### Text under study
━━━━━━━━━━━━━━━━

Two texts and a book review

I contributed to last year’s Electronic Music Network conference with the article Soundscapes for experiencing architecture in virtual reality – elements and considerations from the project The forest in the house, and to the latest issue of Organised Sound with a review of the book Sound arts now, edited by Cathy Lane and Angus Carlyle. The issue also contained a review of Miller Puckette’s and Kerry Hagan’s book Between the Tracks where I have a chapter.


Electronic Art in Norway, Vol. 1


On Nov. 13, Volume 1 of Electronic Art in Norway will be launched in Trondheim, at Litteraturhuset. The book is the first of two, and consists mainly of approx. 100 artist/work pages, where the artists themselves have contributed presentation material. The book has been edited by Zane Cerpina, Ståle Stenslie and Jøran Rudi, and is pushed by Teks Publishing.


Things Take Time


Christer Falck has started crowdfunding for a digital reprint of the LP Things Take Time, music that John Persen and I made together in teh early 1980s. From earlier, Falck has reprinted records by Kjøtt and Montasje, where I also played a role, and lots of other records from bands that he rescues from disappearance from our cultural memory.

━━━━━━━━━━━━━━━━

Records excerpted from a collection:
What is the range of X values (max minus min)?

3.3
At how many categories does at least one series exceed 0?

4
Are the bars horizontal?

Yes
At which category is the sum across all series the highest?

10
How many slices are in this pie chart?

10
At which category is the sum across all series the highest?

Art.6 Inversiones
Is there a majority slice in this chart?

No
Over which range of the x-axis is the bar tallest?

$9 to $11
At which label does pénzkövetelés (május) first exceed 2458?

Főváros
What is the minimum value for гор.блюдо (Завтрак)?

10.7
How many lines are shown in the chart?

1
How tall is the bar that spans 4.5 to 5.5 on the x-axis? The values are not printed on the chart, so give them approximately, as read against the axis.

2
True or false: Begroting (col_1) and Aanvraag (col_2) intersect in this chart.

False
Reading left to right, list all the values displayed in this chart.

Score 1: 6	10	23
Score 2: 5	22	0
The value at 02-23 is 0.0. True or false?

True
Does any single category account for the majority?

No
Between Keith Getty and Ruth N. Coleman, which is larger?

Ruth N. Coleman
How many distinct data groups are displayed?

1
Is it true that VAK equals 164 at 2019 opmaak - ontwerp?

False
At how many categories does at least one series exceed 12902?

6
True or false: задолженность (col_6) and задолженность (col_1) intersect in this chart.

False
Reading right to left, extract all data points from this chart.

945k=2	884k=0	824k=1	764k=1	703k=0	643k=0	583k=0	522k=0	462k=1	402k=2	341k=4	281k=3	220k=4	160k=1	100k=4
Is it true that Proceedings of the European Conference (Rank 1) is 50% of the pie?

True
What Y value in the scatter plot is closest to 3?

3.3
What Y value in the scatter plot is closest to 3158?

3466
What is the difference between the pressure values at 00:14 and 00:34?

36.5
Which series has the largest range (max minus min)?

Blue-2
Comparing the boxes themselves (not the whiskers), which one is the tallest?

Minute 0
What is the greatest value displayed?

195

━━━━━━━━━━━━━━━━

### Task A
Transcribe the news text from "Two texts and" up to and including "by Teks Publishing.".
### Task B
According to the news text, who edited Volume 1 of Electronic Art in Norway?
### Task C
In the news text, at what venue will Volume 1 of Electronic Art in Norway be launched?

### Task output A
Two texts and a book review

I contributed to last year’s Electronic Music Network conference with the article Soundscapes for experiencing architecture in virtual reality – elements and considerations from the project The forest in the house, and to the latest issue of Organised Sound with a review of the book Sound arts now, edited by Cathy Lane and Angus Carlyle. The issue also contained a review of Miller Puckette’s and Kerry Hagan’s book Between the Tracks where I have a chapter.


Electronic Art in Norway, Vol. 1


On Nov. 13, Volume 1 of Electronic Art in Norway will be launched in Trondheim, at Litteraturhuset. The book is the first of two, and consists mainly of approx. 100 artist/work pages, where the artists themselves have contributed presentation material. The book has been edited by Zane Cerpina, Ståle Stenslie and Jøran Rudi, and is pushed by Teks Publishing.

### Task output B
Zane Cerpina, Ståle Stenslie and Jøran Rudi

### Task output C
At Litteraturhuset in Trondheim.